The Justice Department is reportedly investigating whether E. Jean Carroll committed perjury in civil cases she won against Donald Trump.
The U.S. Justice Department has opened a criminal investigation into whether writer E. Jean Carroll committed perjury in connection with her civil lawsuits against President Donald Trump, sources familiar with the matter told CBS News and Reuters. CNN first reported the investigation.
The inquiry focuses on Carroll’s 2022 deposition statement that she had not received outside funding for her case, according to the reports. Legal filings later disclosed that Reid Hoffman, the LinkedIn co-founder, helped pay some of Carroll’s legal costs.

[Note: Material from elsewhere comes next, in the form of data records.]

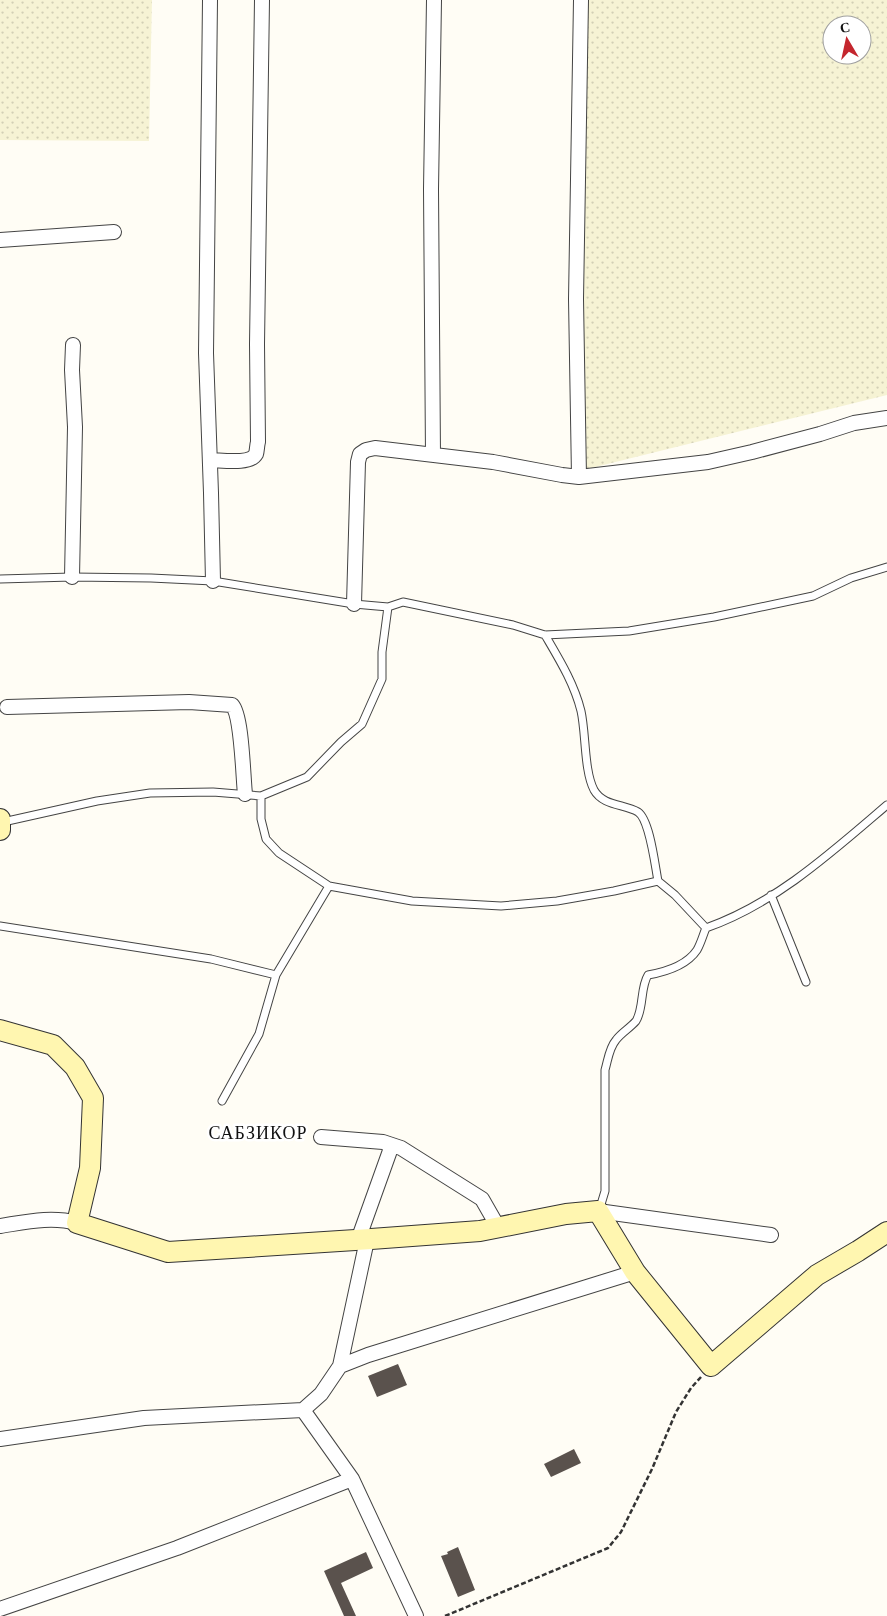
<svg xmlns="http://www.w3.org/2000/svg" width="887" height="1616" font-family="'Crimson Pro',serif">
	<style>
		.farmland { fill: url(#farmland-dots); fill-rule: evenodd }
		.building { fill: #5a524d }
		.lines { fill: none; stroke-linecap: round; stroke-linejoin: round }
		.lane-casing { stroke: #444; stroke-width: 9 }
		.street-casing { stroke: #444; stroke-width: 16 }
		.secondary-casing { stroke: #333; stroke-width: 22 }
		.path { stroke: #333; stroke-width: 2.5; stroke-dasharray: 5 2.5; stroke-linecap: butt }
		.lane { stroke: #fff; stroke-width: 7 }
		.street { stroke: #fff; stroke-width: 14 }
		.secondary { stroke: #fff6b0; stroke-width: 20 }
		.labels { text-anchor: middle; stroke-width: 5; stroke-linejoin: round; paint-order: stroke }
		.quarter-label { font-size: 18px; letter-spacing: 1px; fill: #111; stroke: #fff }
	</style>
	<defs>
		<pattern id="farmland-dots" width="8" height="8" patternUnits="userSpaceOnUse" patternTransform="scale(1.25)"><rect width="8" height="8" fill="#f6f3d4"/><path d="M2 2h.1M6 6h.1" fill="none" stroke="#d2cfb5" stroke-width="1.8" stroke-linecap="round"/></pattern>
	</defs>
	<rect width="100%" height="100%" fill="#fffdf5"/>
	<!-- farmland -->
	<path class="farmland" d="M0,0H152L149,141L0,140Z
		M585,0H887V395L575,472ZM832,25H862V55H832Z"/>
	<!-- building -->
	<path class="building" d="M398,1364L407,1385L377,1397L368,1376Z
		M574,1449L581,1463L551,1477L544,1464Z
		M458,1547L475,1590L458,1597L441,1556L448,1554L447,1552Z
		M366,1552L373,1568L341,1583L356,1616H344L324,1571Z"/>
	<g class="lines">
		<defs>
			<path id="lane" d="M0,579L72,577L151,578L213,581L354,604L388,607
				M545,635C559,659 574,683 581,711C586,733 584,771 594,790C603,806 624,804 638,812C650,820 655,866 658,881
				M261,796V819L266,839L279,853L329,886L412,901L501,906L557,901L614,891L658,881L675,895L706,928C775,904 832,852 887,805
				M3,822L97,801L150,793L213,792L261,796L307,777L341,742L362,724L382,679V652L388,607L403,602L513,625L545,635L629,631L714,617L813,596L851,578L887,567
				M771,895L806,982
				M0,926L211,959L276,975L329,886
				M222,1101L259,1034L276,975
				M599,1211L605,1191V1070C608,1060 609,1048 616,1040C621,1033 630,1028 636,1021C644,1008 640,988 648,975C665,972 687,965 697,950C701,943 703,935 706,928"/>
			<path id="street" d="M210,0L206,353L211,493L213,581
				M0,240L114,232
				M433,455L431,189L434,0
				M210,460C221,460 250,465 256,454C257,451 257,445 258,442L257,344L262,0
				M579,477L576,299L581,0
				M72,577L75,427L72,370L73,345
				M354,604L358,462L360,454L366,450L375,448L493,462L562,475L579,477L708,462L752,452L820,434L854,423L887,418
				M7,707L189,702L232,705C242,715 243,777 245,794
				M321,1137L383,1142L401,1148L482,1199L498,1227
				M598,1211L771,1235
				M0,1226C26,1222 51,1216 77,1223
				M358,1240L392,1145
				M340,1366L367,1240
				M303,1410L352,1479L416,1616
				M0,1439L144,1418L303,1410L321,1394L340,1366L368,1355L635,1272
				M0,1609L177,1548L352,1479"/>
			<path id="secondary" d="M0,819V830
				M0,1030L53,1045L75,1067L93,1098L90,1168L77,1223L168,1252L371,1239L480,1231L566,1214L598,1211L635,1272L711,1366L817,1275L858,1251L887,1232"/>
		</defs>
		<!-- lane casing -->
		<use href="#lane" class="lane-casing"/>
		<!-- street casing -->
		<use href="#street" class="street-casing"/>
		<!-- secondary casing -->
		<use href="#secondary" class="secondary-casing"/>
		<!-- path -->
		<path class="path" d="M445,1616L608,1548L621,1532L652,1469L676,1412L691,1388L701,1377"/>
		<!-- lane -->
		<use href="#lane" class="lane"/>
		<!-- street -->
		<use href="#street" class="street"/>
		<!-- secondary -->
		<use href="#secondary" class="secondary"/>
	</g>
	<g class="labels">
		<!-- quarter labels -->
		<g class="quarter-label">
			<text x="258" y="1139">САБЗИКОР</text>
		</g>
	</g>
	<!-- north arrow -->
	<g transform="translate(847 40) rotate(351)"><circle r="24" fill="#ffffff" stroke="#a0a0a0"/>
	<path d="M0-4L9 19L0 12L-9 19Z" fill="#c4262e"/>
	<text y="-8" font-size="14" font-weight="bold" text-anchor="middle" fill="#111111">С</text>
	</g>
</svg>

The Justice Department declined to comment to the BBC. CBS News said it had sought comment from the U.S. Attorney’s Office for the Northern District of Illinois and Carroll’s attorney, Roberta Kaplan, while CBC reported the department and Kaplan did not immediately respond to requests. No charges have been announced, and the opening of an investigation does not mean prosecutors will bring a case.
The investigation is being led by the U.S. Attorney’s Office for the Northern District of Illinois, sources told CBS News and the BBC. Acting Attorney General Todd Blanche, who represented Trump in some Carroll-related litigation, is recused from the matter, a source told CBS News.
Carroll, a former Elle advice columnist, accused Trump in 2019 of attacking her in the dressing-room area of Bergdorf Goodman in Manhattan in the mid-1990s. Trump has repeatedly denied the allegation.
Carroll won two civil cases against Trump. In 2023, a jury found Trump liable for sexual assault and defamation tied to comments he made in 2022 and awarded Carroll $5 million. In 2024, another jury found him liable for defamation over 2019 comments and awarded her $83.3 million. CBS News and the BBC reported that both judgments were upheld on appeal; the BBC reported Trump has asked the Supreme Court to overturn the first judgment and has vowed to challenge the other.
The litigation-funding issue was already raised in the civil appeals. The U.S. Court of Appeals for the Second Circuit wrote in a 2024 ruling, quoted by CBS News and the BBC, that Carroll had “plausibly represented” that she had forgotten about limited outside funding obtained by counsel and that the record showed she was not involved in deciding who paid litigation costs.
The reported investigation comes amid broader criticism from Democrats that the Justice Department under Trump has targeted his perceived adversaries since his return to office. CBC cited recent or reported investigations involving several Trump critics and former officials, and said Democratic Sen. Adam Schiff criticized the Carroll probe in a social media post.
The immediate next steps remain unclear, including whether prosecutors will seek testimony, documents or charges. For now, the matter remains at the investigative stage, with the department publicly declining to explain its rationale.